M2Gen also looks into the future. Researchers use statistical algorithms to predict how someone’s cancer might change if it spreads and what treatment options might be available.

In 2014, Moffitt and the Ohio State Comprehensive Cancer Center in Columbus, cofounded the nonprofit ORIEN (Oncology Research Information Exchange Network). M2Gen manages the network.  Seventeen cancer centers participate.

"We’ll be up in Canada next month, and then in Europe,” seeking more partners, Dr. Dalton said.

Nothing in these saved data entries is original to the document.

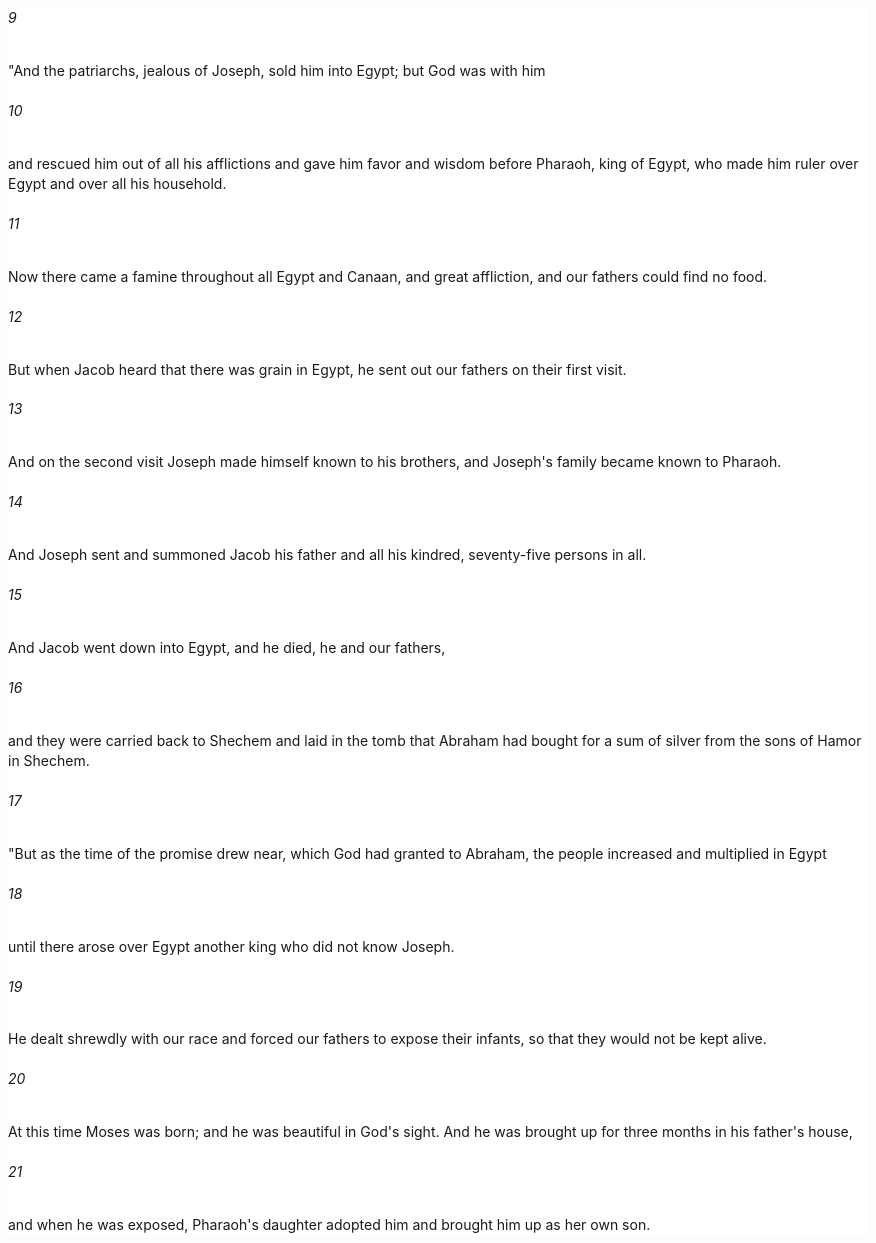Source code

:  

###### 9 
"And the patriarchs, jealous of Joseph, sold him into Egypt; but God was with him 
 

###### 10 
and rescued him out of all his afflictions and gave him favor and wisdom before Pharaoh, king of Egypt, who made him ruler over Egypt and over all his household. 
 

###### 11 
Now there came a famine throughout all Egypt and Canaan, and great affliction, and our fathers could find no food. 
 

###### 12 
But when Jacob heard that there was grain in Egypt, he sent out our fathers on their first visit. 
 

###### 13 
And on the second visit Joseph made himself known to his brothers, and Joseph's family became known to Pharaoh. 
 

###### 14 
And Joseph sent and summoned Jacob his father and all his kindred, seventy-five persons in all. 
 

###### 15 
And Jacob went down into Egypt, and he died, he and our fathers, 
 

###### 16 
and they were carried back to Shechem and laid in the tomb that Abraham had bought for a sum of silver from the sons of Hamor in Shechem.
 
 

###### 17 
"But as the time of the promise drew near, which God had granted to Abraham, the people increased and multiplied in Egypt 
 

###### 18 
until there arose over Egypt another king who did not know Joseph. 
 

###### 19 
He dealt shrewdly with our race and forced our fathers to expose their infants, so that they would not be kept alive. 
 

###### 20 
At this time Moses was born; and he was beautiful in God's sight. And he was brought up for three months in his father's house, 
 

###### 21 
and when he was exposed, Pharaoh's daughter adopted him and brought him up as her own son.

M2Gen is leading the Avatar Research project within ORIEN that does whole exome sequencing, which looks at the part of DNA that encodes protein, as well as RNA sequencing on tissues collected as part of TCC. Dr. Dalton would like to create a portal so that patients could learn how their donations of tissue and data are advancing research.

ORIEN is using resources on a focused group of Total Cancer Care tissues. “For Avatar we’re looking at a subset of high-risk patients who may be in need of clinical trials,” explained Erin Siegel, MPH, PhD, Scientific Director of TCC.

In this Avatar Research project, researchers in and outside of the ORIEN network can ask to use the data for specific projects. For example, Dr. Damon Reed is looking at teenagers and young adults up to age 40. Dr. Reed, MD, is director of the Adolescent and Young Adult Program at Moffitt and medical director of its Sarcoma Department. Working with Dr. Reed, Moffitt will include over 250 sarcoma tumors in the Avatar project.

"We need champions in this research, like Damon,” Dr. Dalton said.